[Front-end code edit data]
---*---
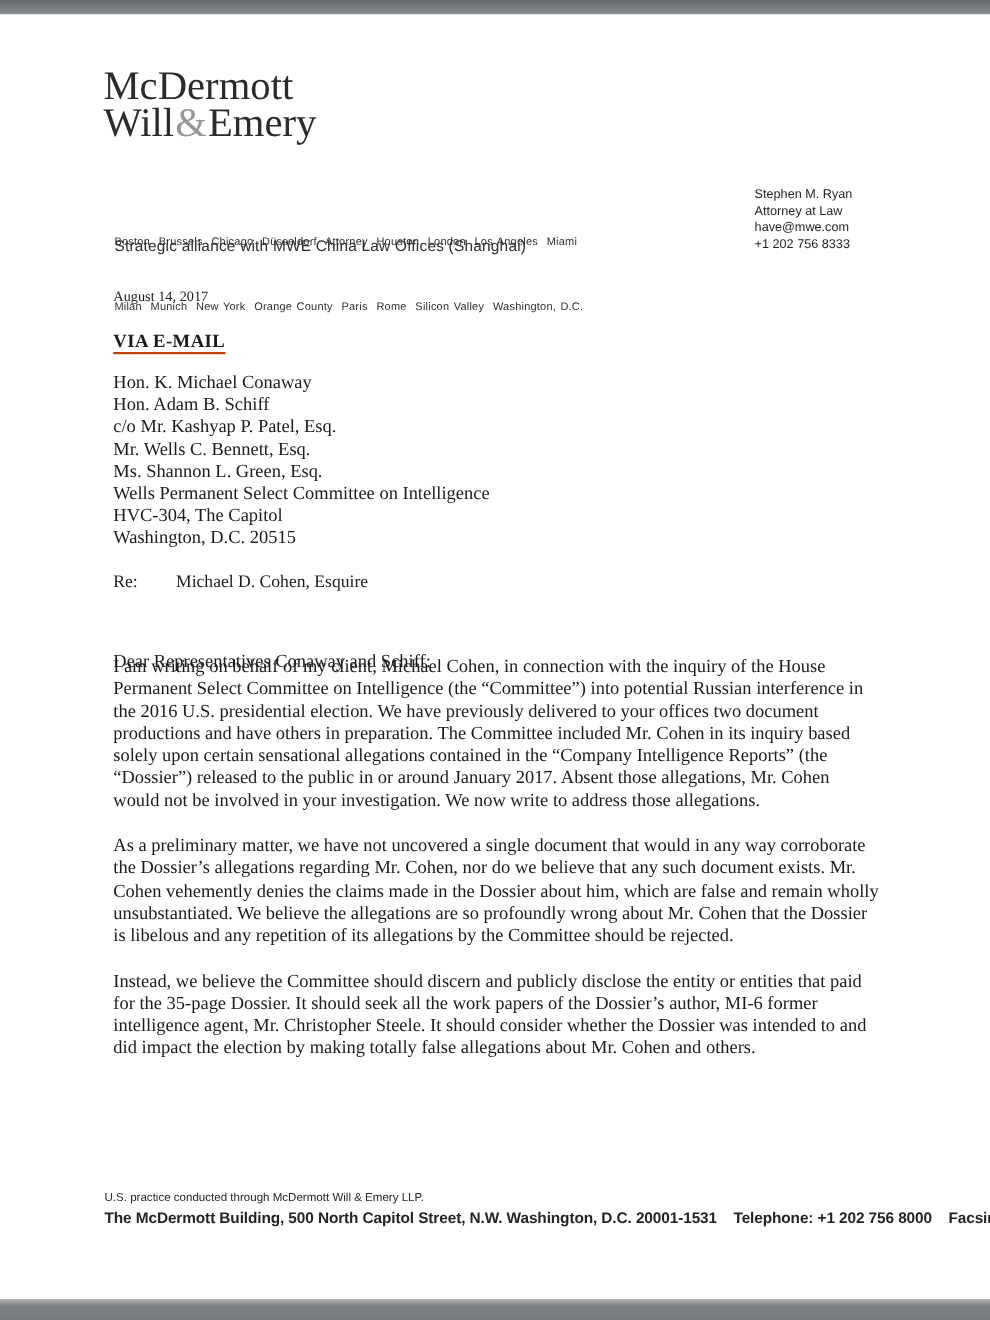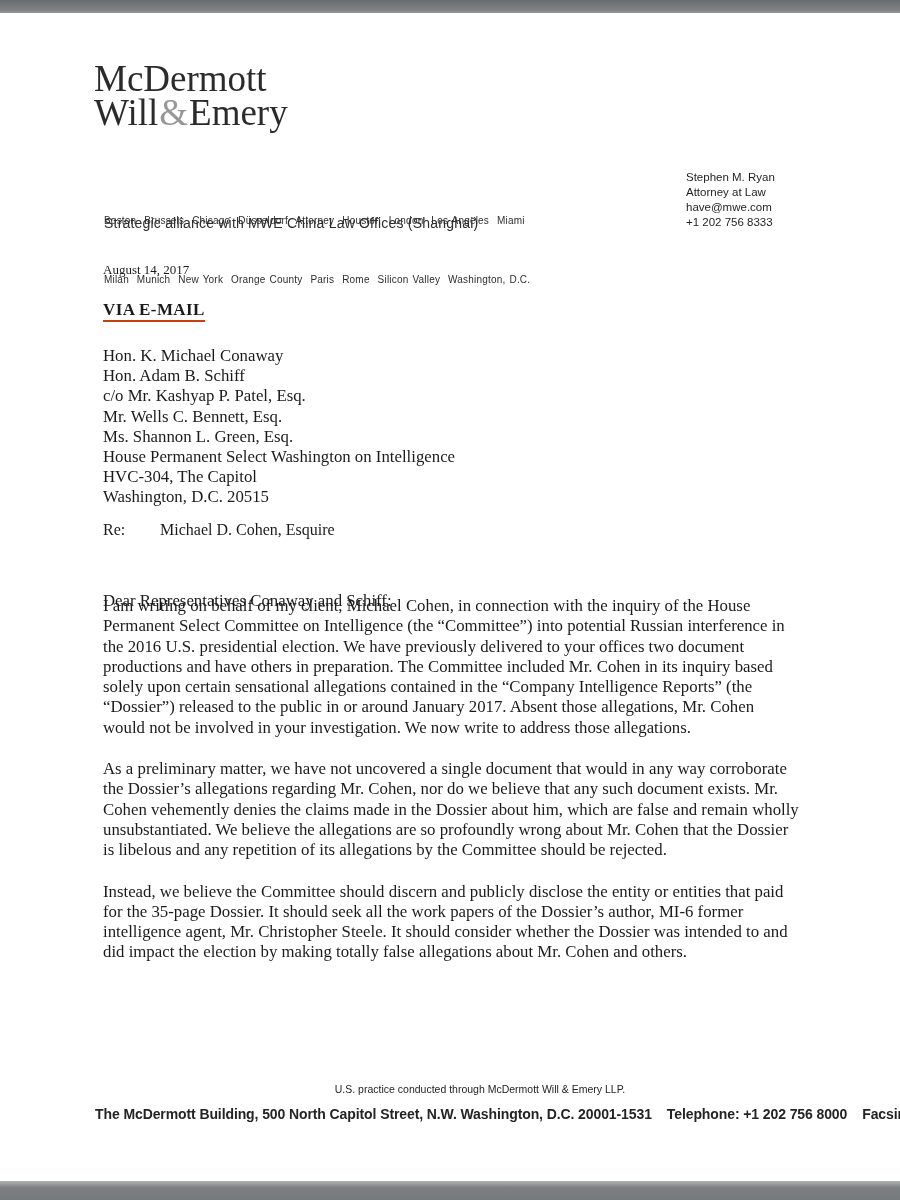--- a/index.html
+++ b/index.html
@@ -37,34 +37,34 @@
     font-size: 14px; color: #2d2d2d; letter-spacing: 0.2px;
   }
   .contact {
     position: absolute; left: 686px; top: 170px;
     font-family: "Liberation Sans", sans-serif;
     font-size: 11.5px; line-height: 15px; color: #1f1f1f;
   }
   .date { position: absolute; left: 103px; top: 262px; font-size: 13px; }
   .via  { position: absolute; left: 103px; top: 300px; font-size: 17px; font-weight: bold; letter-spacing: 0.4px; }
   .via span { border-bottom: 2px solid #c2410c; padding-bottom: 1px; }
-  .recipients { position: absolute; left: 103px; top: 346px; font-size: 16.8px; line-height: 20.2px; }
+  .recipients { position: absolute; left: 103px; top: 338px; font-size: 16.8px; line-height: 20.2px; }
   .re-line { position: absolute; left: 103px; top: 521px; font-size: 16px; }
   .re-label { display: inline-block; width: 57px; }
   .salutation { position: absolute; left: 103px; top: 559px; font-size: 16.8px; margin-top: 32px; }
   .body-text {
     position: absolute; left: 103px; top: 596px; width: 696px;
     font-size: 16.8px; line-height: 20.3px;
   }
   .body-text p { margin: 0 0 21px 0; }
   .footer {
     position: absolute; left: 95px; top: 1083px; width: 770px;
     font-family: "Liberation Sans", sans-serif; color: #242424;
   }
-  .practice { font-size: 10.5px; margin-bottom: 11px; text-align: center; }
+  .practice { font-size: 10.5px; margin-bottom: 4px; }
   .footer-line2 { font-size: 14px; font-weight: bold; white-space: nowrap; letter-spacing: -0.1px; }
   .footer-line2 .seg { margin-right: 15px; }
   .footer-line2 .seg:last-child { margin-right: 0; }
 </style>
 </head>
 <body>
 
 <div class="band-top"></div>
 
 <div class="logo">
@@ -89,21 +89,21 @@
 <div class="date">August 14, 2017</div>
 
 <div class="via"><span>VIA E-MAIL</span></div>
 
 <div class="recipients">
   <div>Hon. K. Michael Conaway</div>
   <div>Hon. Adam B. Schiff</div>
   <div>c/o Mr. Kashyap P. Patel, Esq.</div>
   <div>Mr. Wells C. Bennett, Esq.</div>
   <div>Ms. Shannon L. Green, Esq.</div>
-  <div>House Permanent Select Washington on Intelligence</div>
+  <div>Wells Permanent Select Committee on Intelligence</div>
   <div>HVC-304, The Capitol</div>
   <div>Washington, D.C. 20515</div>
 </div>
 
 <div class="re-line">
   <span class="re-label">Re:</span><span>Michael D. Cohen, Esquire</span>
 </div>
 
 <div class="salutation">Dear Representatives Conaway and Schiff:</div>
---*---
> **Instruction**: Output every record verbatim, skipping images.

> **Answer to this task**:
--- a/index.html
+++ b/index.html
@@ -37,34 +37,34 @@
     font-size: 14px; color: #2d2d2d; letter-spacing: 0.2px;
   }
   .contact {
     position: absolute; left: 686px; top: 170px;
     font-family: "Liberation Sans", sans-serif;
     font-size: 11.5px; line-height: 15px; color: #1f1f1f;
   }
   .date { position: absolute; left: 103px; top: 262px; font-size: 13px; }
   .via  { position: absolute; left: 103px; top: 300px; font-size: 17px; font-weight: bold; letter-spacing: 0.4px; }
   .via span { border-bottom: 2px solid #c2410c; padding-bottom: 1px; }
-  .recipients { position: absolute; left: 103px; top: 346px; font-size: 16.8px; line-height: 20.2px; }
+  .recipients { position: absolute; left: 103px; top: 338px; font-size: 16.8px; line-height: 20.2px; }
   .re-line { position: absolute; left: 103px; top: 521px; font-size: 16px; }
   .re-label { display: inline-block; width: 57px; }
   .salutation { position: absolute; left: 103px; top: 559px; font-size: 16.8px; margin-top: 32px; }
   .body-text {
     position: absolute; left: 103px; top: 596px; width: 696px;
     font-size: 16.8px; line-height: 20.3px;
   }
   .body-text p { margin: 0 0 21px 0; }
   .footer {
     position: absolute; left: 95px; top: 1083px; width: 770px;
     font-family: "Liberation Sans", sans-serif; color: #242424;
   }
-  .practice { font-size: 10.5px; margin-bottom: 11px; text-align: center; }
+  .practice { font-size: 10.5px; margin-bottom: 4px; }
   .footer-line2 { font-size: 14px; font-weight: bold; white-space: nowrap; letter-spacing: -0.1px; }
   .footer-line2 .seg { margin-right: 15px; }
   .footer-line2 .seg:last-child { margin-right: 0; }
 </style>
 </head>
 <body>
 
 <div class="band-top"></div>
 
 <div class="logo">
@@ -89,21 +89,21 @@
 <div class="date">August 14, 2017</div>
 
 <div class="via"><span>VIA E-MAIL</span></div>
 
 <div class="recipients">
   <div>Hon. K. Michael Conaway</div>
   <div>Hon. Adam B. Schiff</div>
   <div>c/o Mr. Kashyap P. Patel, Esq.</div>
   <div>Mr. Wells C. Bennett, Esq.</div>
   <div>Ms. Shannon L. Green, Esq.</div>
-  <div>House Permanent Select Washington on Intelligence</div>
+  <div>Wells Permanent Select Committee on Intelligence</div>
   <div>HVC-304, The Capitol</div>
   <div>Washington, D.C. 20515</div>
 </div>
 
 <div class="re-line">
   <span class="re-label">Re:</span><span>Michael D. Cohen, Esquire</span>
 </div>
 
 <div class="salutation">Dear Representatives Conaway and Schiff:</div>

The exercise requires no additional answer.